Wells Fargo in San Francisco entered into a new consent order and agreed to pay more than $3.7 billion to settle a range of claims by the Consumer Financial Protection Bureau.
The $1.9 trillion-asset Wells will pay more than $2 billion in redress to consumers and a $1.7 billion civil penalty to address the CFPB’s concerns with auto lending, mortgages and deposit accounts.
The CFPB had claimed that Wells has illegally repossessed vehicles, charged surprise consumer fees and wrongfully foreclosed on homes. The agency said in a press release that Wells will pay redress to more than 16 million consumer accounts.
Wells said in a separate press release that the CFPB terminated an August 2016 consent order tied to student loan servicing and provided clarity and “a path forward” for removing an April 2018 consent order.
“The CFPB recognized that since 2020, the company has accelerated corrective actions and remediation, including [addressing] the matters covered by today’s settlement,” Wells said in its release. “The required actions related to many of the matters described in the settlement are already substantially complete.”

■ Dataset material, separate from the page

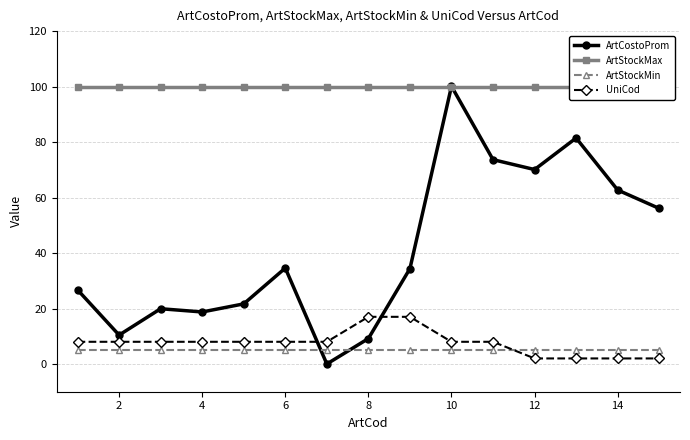

The value of ArtCostoProm at 14 is 111.5. True or false?

False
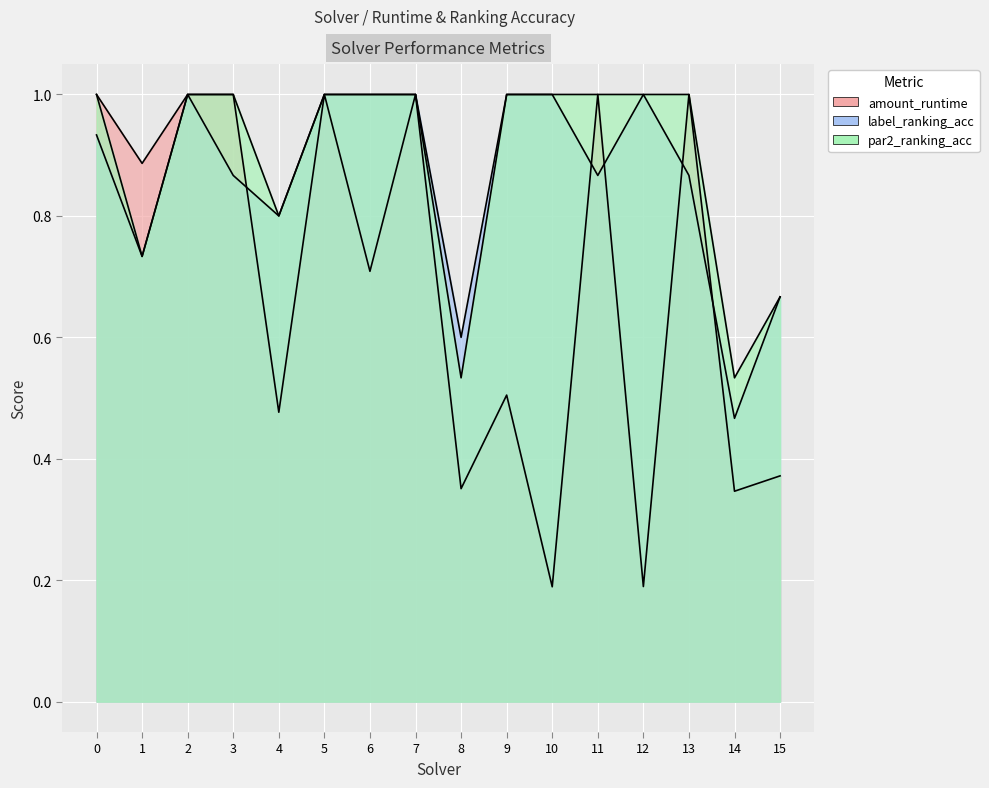

What is the approximate value of amount_runtime at 0?

1.0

“As we have said before, we and our regulators have identified a series of unacceptable practices that we have been working systematically to change and provide customer remediation where warranted,” Charlie Scharf, Wells’ CEO, said in the release.
“This far-reaching agreement is an important milestone in our work to transform the operating practices at Wells Fargo and to put these issues behind us,” Scharf said. “Our top priority is to continue to build a risk and control infrastructure that reflects the size and complexity of Wells Fargo and run the company in a more controlled, disciplined way.”
Wells said it expects an operating losses expense of roughly $3.5 billion in the fourth quarter. The loss will include the incremental costs of the CFPB civil penalty and related customer remediation, along with amounts tied to outstanding litigation matters and other customer remediation.